Wow, time flies! This was our last week before our Easter break. On Tuesday, we had our class at the Humanities University Library as a launch event for Mia Zamora’s art installation entitled ”Textranformations”.
“Textranformations” invites to consider the transformation of textuality from analogue to digital form.
These photos are from the exhibit, and the red thread is harnessed to visualize digital networks, which have radically reorganized our experience of communication. This describes our type of learning in Dikult 103 with #netnarr and the connected learning experience. A new form of transmission is symbolically rendered in this tangled net. “Textransformations” also include multiple objects like a typewriter, the old card catalogue, a book ladder that have been discovered at the Humanities University Library at UIB. Throughout the installation there are hot spots marked with QR codes and each hot spot is a clue to new forms of textuality and digital storytelling. The viewer is invited to use their cell phone to scan the hotspots and discover the influences and form of narrative transformation.

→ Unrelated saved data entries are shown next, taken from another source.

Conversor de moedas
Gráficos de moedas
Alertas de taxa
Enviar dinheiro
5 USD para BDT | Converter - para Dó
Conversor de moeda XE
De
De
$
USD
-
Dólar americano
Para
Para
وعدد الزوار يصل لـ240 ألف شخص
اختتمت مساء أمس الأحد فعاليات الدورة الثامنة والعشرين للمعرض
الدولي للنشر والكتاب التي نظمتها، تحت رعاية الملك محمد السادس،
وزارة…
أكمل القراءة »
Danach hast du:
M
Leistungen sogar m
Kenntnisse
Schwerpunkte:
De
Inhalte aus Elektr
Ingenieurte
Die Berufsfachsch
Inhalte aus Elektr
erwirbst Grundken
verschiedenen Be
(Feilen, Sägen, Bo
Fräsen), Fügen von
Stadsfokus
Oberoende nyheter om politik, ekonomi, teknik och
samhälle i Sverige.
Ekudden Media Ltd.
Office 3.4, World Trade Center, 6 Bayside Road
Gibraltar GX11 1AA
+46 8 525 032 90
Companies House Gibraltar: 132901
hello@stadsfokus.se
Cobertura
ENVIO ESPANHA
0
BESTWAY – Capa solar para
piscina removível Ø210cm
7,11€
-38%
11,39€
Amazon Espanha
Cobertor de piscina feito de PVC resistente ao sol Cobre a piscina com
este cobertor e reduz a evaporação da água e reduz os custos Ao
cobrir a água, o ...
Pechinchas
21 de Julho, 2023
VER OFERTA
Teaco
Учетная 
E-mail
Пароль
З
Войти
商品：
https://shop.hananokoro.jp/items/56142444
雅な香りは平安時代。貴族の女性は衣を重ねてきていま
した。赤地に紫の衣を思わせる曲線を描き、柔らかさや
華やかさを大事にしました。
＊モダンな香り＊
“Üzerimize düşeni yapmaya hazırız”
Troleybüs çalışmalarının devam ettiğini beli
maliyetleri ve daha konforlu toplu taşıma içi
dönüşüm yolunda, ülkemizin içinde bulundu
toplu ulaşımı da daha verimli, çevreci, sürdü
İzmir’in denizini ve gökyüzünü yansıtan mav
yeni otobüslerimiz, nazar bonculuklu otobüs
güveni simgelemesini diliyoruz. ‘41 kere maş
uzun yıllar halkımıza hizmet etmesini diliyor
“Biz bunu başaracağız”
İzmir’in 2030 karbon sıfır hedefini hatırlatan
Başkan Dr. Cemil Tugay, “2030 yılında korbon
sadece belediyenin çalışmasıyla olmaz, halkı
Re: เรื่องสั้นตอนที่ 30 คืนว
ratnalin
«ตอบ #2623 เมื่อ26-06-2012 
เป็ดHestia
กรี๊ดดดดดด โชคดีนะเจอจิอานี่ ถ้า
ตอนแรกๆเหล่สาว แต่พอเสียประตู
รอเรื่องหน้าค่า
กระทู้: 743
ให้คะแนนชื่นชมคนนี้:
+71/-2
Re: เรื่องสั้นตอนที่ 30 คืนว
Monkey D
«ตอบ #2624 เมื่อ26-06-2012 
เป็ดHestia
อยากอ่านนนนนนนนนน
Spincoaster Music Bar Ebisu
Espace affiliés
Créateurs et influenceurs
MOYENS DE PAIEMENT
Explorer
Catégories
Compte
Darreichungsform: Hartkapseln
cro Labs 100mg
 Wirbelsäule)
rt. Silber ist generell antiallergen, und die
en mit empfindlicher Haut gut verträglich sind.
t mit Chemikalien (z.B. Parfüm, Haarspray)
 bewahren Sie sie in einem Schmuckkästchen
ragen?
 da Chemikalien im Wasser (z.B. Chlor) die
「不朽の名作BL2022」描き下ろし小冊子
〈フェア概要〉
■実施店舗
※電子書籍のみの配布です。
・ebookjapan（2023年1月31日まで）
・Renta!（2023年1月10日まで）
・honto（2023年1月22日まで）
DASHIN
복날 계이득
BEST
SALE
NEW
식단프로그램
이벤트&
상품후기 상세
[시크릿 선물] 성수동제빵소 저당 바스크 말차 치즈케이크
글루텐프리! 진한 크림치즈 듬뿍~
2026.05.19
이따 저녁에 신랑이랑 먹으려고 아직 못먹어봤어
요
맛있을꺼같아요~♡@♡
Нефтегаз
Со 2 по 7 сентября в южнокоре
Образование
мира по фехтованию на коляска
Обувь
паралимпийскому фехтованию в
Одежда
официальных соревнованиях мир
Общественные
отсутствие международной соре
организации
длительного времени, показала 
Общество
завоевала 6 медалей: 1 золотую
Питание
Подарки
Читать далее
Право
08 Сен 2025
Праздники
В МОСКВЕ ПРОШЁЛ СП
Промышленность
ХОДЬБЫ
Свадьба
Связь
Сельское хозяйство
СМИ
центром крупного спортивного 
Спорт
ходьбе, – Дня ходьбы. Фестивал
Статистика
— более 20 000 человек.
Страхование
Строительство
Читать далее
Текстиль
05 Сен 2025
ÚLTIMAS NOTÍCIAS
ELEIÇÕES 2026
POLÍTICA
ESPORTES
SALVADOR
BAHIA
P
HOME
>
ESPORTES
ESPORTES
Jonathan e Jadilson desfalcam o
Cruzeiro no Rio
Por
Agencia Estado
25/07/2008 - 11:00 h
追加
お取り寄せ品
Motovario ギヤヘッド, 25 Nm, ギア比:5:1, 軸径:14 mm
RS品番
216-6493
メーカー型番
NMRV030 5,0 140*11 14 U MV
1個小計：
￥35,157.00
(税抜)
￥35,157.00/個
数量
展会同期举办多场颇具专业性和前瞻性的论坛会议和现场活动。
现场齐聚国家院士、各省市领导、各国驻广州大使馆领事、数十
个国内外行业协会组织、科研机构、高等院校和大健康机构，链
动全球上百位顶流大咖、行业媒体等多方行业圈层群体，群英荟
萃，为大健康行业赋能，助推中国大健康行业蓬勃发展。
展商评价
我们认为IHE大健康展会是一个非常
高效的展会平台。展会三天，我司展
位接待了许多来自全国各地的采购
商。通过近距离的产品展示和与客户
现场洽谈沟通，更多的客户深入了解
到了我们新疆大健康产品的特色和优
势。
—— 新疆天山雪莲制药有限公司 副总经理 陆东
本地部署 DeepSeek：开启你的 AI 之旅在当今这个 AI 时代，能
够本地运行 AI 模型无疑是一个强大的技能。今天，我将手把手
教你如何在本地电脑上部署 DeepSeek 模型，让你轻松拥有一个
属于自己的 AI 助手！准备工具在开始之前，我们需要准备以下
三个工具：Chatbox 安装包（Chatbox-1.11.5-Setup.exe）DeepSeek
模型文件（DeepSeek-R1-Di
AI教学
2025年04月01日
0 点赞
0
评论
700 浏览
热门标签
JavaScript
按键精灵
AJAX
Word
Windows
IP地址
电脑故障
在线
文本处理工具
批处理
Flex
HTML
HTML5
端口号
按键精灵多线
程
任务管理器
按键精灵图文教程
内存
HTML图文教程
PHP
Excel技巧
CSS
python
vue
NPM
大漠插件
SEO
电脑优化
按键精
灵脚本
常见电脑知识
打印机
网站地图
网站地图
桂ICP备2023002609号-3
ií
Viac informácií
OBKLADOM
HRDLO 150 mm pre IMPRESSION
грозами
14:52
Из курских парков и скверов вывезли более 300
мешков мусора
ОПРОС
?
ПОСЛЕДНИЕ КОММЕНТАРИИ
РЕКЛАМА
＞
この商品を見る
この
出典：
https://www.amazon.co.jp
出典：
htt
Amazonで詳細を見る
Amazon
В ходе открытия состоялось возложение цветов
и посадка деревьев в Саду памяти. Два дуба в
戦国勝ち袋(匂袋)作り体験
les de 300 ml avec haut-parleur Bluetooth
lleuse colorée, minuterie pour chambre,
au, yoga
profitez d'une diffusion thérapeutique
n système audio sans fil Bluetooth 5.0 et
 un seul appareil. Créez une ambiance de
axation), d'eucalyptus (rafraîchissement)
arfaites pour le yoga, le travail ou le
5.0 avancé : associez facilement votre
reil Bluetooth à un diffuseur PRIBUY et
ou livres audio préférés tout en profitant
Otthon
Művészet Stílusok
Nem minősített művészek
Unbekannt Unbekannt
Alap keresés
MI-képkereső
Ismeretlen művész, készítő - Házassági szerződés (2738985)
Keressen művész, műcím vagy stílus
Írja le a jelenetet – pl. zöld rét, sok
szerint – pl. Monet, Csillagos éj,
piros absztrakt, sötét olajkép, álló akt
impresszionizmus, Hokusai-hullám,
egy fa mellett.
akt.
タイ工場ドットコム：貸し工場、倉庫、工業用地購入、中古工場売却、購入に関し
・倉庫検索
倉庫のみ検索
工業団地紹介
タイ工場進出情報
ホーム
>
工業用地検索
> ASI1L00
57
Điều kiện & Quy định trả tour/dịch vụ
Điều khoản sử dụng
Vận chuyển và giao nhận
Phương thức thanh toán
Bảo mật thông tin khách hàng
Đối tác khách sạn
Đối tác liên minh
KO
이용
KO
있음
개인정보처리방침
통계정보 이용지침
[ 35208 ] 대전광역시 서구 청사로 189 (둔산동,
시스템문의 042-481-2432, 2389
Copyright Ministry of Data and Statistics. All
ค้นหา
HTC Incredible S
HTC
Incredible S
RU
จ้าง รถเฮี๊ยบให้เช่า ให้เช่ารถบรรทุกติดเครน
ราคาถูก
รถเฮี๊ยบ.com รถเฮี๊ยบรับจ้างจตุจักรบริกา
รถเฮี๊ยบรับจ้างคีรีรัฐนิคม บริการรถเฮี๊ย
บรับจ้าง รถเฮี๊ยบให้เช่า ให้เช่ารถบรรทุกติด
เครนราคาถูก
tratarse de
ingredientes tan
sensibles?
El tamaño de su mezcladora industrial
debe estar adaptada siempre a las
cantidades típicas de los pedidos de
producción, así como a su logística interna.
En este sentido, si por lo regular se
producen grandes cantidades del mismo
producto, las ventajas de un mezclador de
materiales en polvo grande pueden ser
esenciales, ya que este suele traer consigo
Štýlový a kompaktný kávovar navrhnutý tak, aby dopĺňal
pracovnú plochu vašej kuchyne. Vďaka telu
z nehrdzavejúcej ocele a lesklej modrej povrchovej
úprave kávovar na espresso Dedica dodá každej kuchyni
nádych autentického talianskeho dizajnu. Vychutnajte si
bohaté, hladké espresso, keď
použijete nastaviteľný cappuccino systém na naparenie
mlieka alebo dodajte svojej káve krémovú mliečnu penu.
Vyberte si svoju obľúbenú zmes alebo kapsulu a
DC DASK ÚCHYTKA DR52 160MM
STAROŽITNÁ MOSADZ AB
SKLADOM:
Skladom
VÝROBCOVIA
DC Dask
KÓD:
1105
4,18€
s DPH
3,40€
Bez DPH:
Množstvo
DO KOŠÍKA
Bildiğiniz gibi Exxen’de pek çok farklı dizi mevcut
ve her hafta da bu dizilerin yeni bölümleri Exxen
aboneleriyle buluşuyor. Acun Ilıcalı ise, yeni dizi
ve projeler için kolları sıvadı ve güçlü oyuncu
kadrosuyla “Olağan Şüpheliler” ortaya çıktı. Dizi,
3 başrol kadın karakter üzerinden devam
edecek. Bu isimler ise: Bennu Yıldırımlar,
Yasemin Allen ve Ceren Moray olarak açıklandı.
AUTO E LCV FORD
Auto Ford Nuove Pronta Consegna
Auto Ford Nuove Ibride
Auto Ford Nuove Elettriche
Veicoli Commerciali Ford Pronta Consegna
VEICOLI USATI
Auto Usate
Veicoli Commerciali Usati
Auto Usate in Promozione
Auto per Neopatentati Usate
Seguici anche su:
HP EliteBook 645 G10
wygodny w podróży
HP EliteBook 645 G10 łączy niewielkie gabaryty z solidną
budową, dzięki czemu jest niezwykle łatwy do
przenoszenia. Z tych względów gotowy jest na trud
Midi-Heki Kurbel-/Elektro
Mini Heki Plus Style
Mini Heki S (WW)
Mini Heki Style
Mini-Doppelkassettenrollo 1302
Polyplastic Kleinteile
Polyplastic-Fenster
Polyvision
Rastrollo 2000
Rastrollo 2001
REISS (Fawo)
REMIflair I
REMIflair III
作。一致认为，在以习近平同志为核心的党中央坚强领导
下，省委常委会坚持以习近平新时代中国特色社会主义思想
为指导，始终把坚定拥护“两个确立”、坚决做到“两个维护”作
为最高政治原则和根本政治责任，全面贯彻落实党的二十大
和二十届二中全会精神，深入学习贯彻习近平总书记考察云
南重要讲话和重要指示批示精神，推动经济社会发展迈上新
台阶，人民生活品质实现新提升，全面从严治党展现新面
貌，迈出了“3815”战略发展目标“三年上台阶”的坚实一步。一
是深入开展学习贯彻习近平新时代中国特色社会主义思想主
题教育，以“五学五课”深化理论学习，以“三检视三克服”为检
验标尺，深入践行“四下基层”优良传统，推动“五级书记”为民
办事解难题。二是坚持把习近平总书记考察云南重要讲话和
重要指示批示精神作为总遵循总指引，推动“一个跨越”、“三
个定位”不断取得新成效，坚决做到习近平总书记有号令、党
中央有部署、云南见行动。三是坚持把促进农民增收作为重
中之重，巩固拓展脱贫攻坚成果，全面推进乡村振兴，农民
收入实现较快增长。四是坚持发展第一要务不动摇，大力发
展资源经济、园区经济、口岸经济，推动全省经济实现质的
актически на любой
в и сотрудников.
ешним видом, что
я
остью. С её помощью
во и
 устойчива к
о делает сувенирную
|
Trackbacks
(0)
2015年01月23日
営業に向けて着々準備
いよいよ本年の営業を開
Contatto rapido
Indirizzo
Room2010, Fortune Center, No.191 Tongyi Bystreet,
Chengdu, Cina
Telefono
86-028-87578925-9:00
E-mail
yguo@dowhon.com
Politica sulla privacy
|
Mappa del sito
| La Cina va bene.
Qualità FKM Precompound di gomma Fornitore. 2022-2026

I think it is interesting that the way we interact and how we learn is changing because of the digital world. In my opinion it is more fun and up to date. The schools need to be updated with new types of learning methods. The traditional “stick to the textbook method” is on its way into a new phase, and I think that’s a very good thing. Everything is digital and therefore we need to learn what is currently applicable.
On Thursdays lecture I learned some more about games. Mia talked about serious games and empathy games. Serious games are a game designed for a primary purpose other than pure entertainment and empathy can be divided into cognitive empathy and emotional empathy. She mentioned a game called Papa & Yo that is an empathy fantasy adventure game based on the game makers experience of childhood abuse by his father. This was the first empathy video game to achieve global attention.
Mia also showed a video of a game called “That Dragon, Cancer”, which was the winner of “Games for Impact” in 2016 Game Awards. The game provoked strong emotions and empathy in me. This video game is based on an experience of raising a son who was diagnosed with cancer at twelve months old, and thought only given a short time to live. The game is designed to have the player experience the low and high moments of this period.
We also tried out some games in class. I choose “Bad News” and was put in the role of someone generating and spreading fake news in social media. I thought the game was frustrating because when I tried to be nice and do the right thing I got punished by losing followers, and when I was mean and did the wrong thing I gained followers. But I understand that people can get carried away with fake news if they get so much attention and credit for the work.